START Data to examine

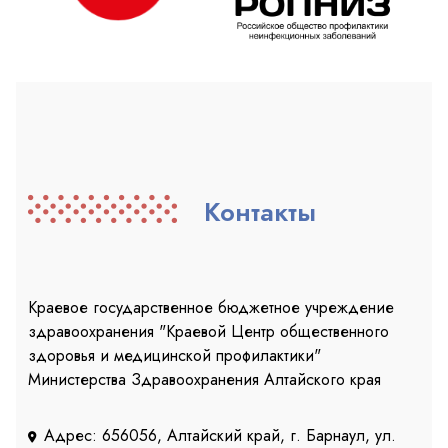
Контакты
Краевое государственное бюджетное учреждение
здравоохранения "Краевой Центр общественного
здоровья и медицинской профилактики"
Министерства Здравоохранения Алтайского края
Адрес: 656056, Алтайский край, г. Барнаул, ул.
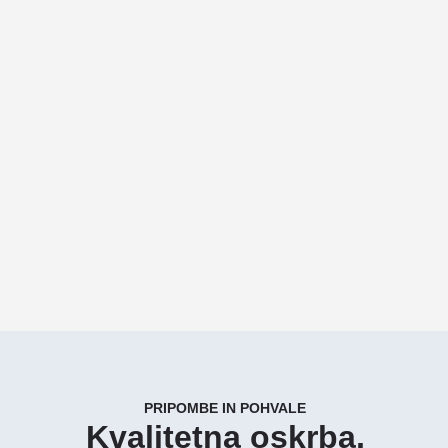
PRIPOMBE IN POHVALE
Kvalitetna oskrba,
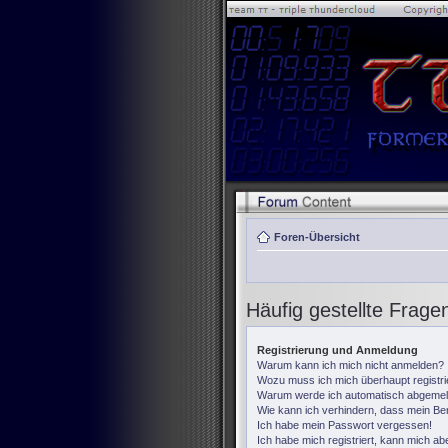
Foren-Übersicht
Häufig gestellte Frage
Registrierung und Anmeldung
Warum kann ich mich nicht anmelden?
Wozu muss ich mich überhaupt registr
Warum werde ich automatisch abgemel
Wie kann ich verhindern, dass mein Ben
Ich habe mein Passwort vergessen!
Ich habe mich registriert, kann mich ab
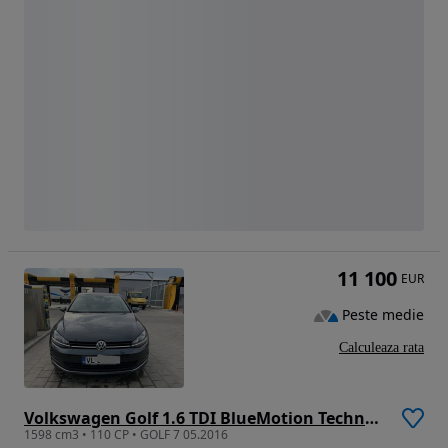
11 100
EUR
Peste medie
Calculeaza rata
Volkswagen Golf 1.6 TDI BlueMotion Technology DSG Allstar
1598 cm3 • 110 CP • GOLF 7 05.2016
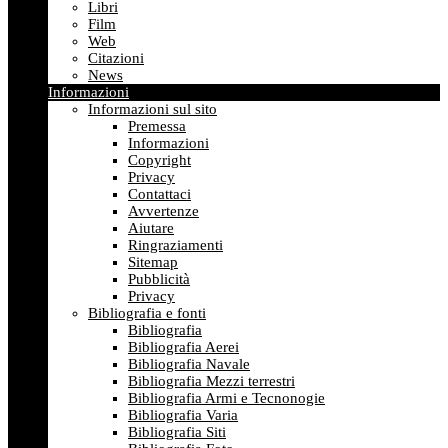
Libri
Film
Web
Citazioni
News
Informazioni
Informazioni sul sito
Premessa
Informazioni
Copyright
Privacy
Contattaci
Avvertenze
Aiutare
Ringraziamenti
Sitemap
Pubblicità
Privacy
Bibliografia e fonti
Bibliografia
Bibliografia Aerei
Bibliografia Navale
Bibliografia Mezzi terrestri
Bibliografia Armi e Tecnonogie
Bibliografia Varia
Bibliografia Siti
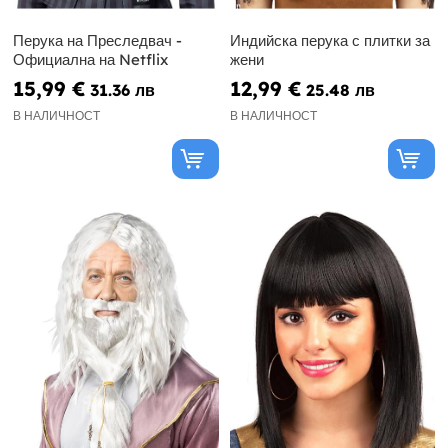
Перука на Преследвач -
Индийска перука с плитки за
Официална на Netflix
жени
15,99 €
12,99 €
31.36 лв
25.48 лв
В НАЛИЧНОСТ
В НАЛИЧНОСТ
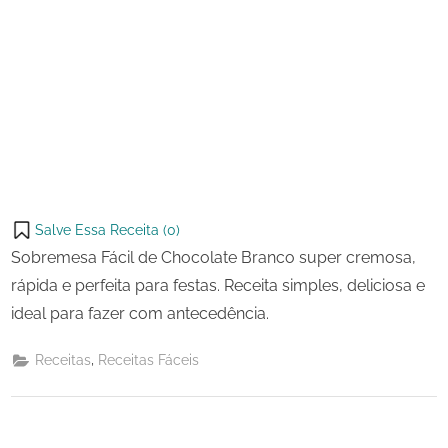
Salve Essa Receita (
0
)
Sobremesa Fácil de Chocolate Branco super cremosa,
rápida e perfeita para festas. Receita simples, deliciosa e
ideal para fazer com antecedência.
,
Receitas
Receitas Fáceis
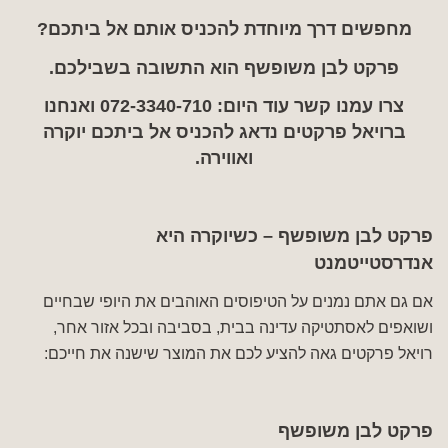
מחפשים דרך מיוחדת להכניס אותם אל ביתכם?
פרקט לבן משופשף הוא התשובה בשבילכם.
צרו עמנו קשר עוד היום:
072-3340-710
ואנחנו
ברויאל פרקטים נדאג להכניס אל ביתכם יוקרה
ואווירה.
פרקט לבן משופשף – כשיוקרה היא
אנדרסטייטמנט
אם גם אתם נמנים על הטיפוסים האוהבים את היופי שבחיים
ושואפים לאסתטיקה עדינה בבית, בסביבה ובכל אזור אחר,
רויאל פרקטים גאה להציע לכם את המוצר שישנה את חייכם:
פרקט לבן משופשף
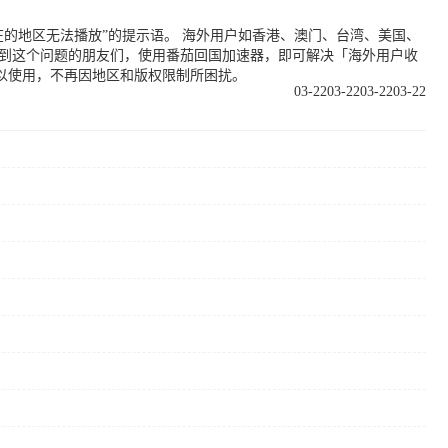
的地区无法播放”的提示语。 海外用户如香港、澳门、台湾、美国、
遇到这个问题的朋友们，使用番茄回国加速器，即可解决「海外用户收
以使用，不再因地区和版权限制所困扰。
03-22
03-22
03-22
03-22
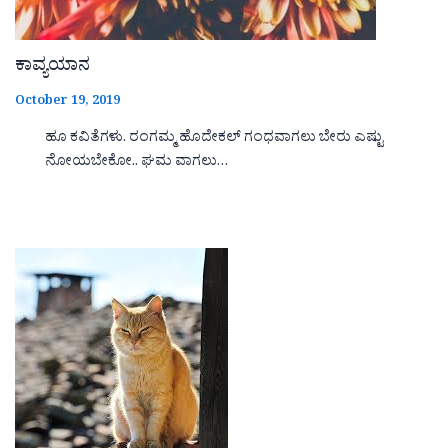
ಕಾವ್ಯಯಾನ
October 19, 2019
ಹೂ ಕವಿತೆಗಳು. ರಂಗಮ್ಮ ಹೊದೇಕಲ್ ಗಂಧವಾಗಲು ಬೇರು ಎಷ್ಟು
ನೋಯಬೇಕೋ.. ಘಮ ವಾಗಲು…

END Data to examine

| Directions |
Copy the text read from all of the entries above word for word, in the order shown, and leave out the pictures.

| Task answer |
Контакты
Краевое государственное бюджетное учреждение
здравоохранения "Краевой Центр общественного
здоровья и медицинской профилактики"
Министерства Здравоохранения Алтайского края
Адрес: 656056, Алтайский край, г. Барнаул, ул.
PRIPOMBE IN POHVALE
Kvalitetna oskrba,
Foren-Übersicht
Häufig gestellte Frage
Registrierung und Anmeldung
Warum kann ich mich nicht anmelden?
Wozu muss ich mich überhaupt registr
Warum werde ich automatisch abgemel
Wie kann ich verhindern, dass mein Ben
Ich habe mein Passwort vergessen!
Ich habe mich registriert, kann mich ab
11 100
EUR
Peste medie
Calculeaza rata
Volkswagen Golf 1.6 TDI BlueMotion Technology DSG Allstar
1598 cm3 • 110 CP • GOLF 7 05.2016
Libri
Film
Web
Citazioni
News
Informazioni
Informazioni sul sito
Premessa
Informazioni
Copyright
Privacy
Contattaci
Avvertenze
Aiutare
Ringraziamenti
Sitemap
Pubblicità
Privacy
Bibliografia e fonti
Bibliografia
Bibliografia Aerei
Bibliografia Navale
Bibliografia Mezzi terrestri
Bibliografia Armi e Tecnonogie
Bibliografia Varia
Bibliografia Siti
Перука на Преследвач -
Индийска перука с плитки за
Официална на Netflix
жени
15,99 €
12,99 €
31.36 лв
25.48 лв
В НАЛИЧНОСТ
В НАЛИЧНОСТ
Salve Essa Receita (
0
)
Sobremesa Fácil de Chocolate Branco super cremosa,
rápida e perfeita para festas. Receita simples, deliciosa e
ideal para fazer com antecedência.
,
Receitas
Receitas Fáceis
מחפשים דרך מיוחדת להכניס אותם אל ביתכם?
פרקט לבן משופשף הוא התשובה בשבילכם.
צרו עמנו קשר עוד היום:
072-3340-710
ואנחנו
ברויאל פרקטים נדאג להכניס אל ביתכם יוקרה
ואווירה.
פרקט לבן משופשף – כשיוקרה היא
אנדרסטייטמנט
אם גם אתם נמנים על הטיפוסים האוהבים את היופי שבחיים
ושואפים לאסתטיקה עדינה בבית, בסביבה ובכל אזור אחר,
רויאל פרקטים גאה להציע לכם את המוצר שישנה את חייכם:
פרקט לבן משופשף
的地区无法播放”的提示语。 海外用户如香港、澳门、台湾、美国、
遇到这个问题的朋友们，使用番茄回国加速器，即可解决「海外用户收
以使用，不再因地区和版权限制所困扰。
03-22
03-22
03-22
03-22
ಕಾವ್ಯಯಾನ
October 19, 2019
ಹೂ ಕವಿತೆಗಳು. ರಂಗಮ್ಮ ಹೊದೇಕಲ್ ಗಂಧವಾಗಲು ಬೇರು ಎಷ್ಟು
ನೋಯಬೇಕೋ.. ಘಮ ವಾಗಲು…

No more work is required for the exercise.